** TO-DO ITEM **
Turn the text lines in these rows into one numbered list, skipping any blank lines. Leave the pictures out of your answer.

Saved data entries
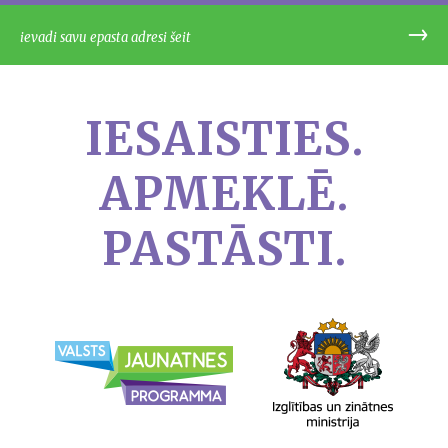
IESAISTIES.
APMEKLĒ.
PASTĀSTI.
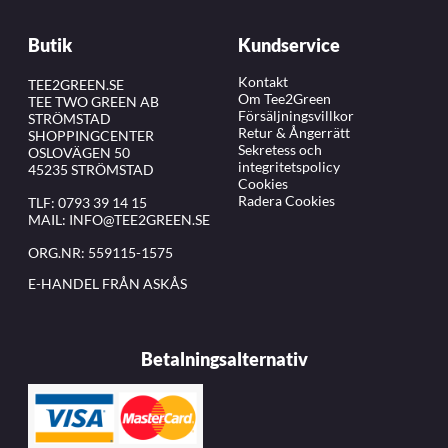
Butik
Kundservice
Kontakt
TEE2GREEN.SE
Om Tee2Green
TEE TWO GREEN AB
Försäljningsvillkor
STRÖMSTAD
Retur & Ångerrätt
SHOPPINGCENTER
Sekretess och
OSLOVÄGEN 50
integritetspolicy
45235 STRÖMSTAD
Cookies
Radera Cookies
TLF:
0793 39 14 15
MAIL:
INFO@TEE2GREEN.SE
ORG.NR: 559115-1575
E-HANDEL FRÅN ASKÅS
Betalningsalternativ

** EXERCISE ANSWER **
1. IESAISTIES.
2. APMEKLĒ.
3. PASTĀSTI.
4. Butik
5. Kundservice
6. Kontakt
7. TEE2GREEN.SE
8. Om Tee2Green
9. TEE TWO GREEN AB
10. Försäljningsvillkor
11. STRÖMSTAD
12. Retur & Ångerrätt
13. SHOPPINGCENTER
14. Sekretess och
15. OSLOVÄGEN 50
16. integritetspolicy
17. 45235 STRÖMSTAD
18. Cookies
19. Radera Cookies
20. TLF:
21. 0793 39 14 15
22. MAIL:
23. INFO@TEE2GREEN.SE
24. ORG.NR: 559115-1575
25. E-HANDEL FRÅN ASKÅS
26. Betalningsalternativ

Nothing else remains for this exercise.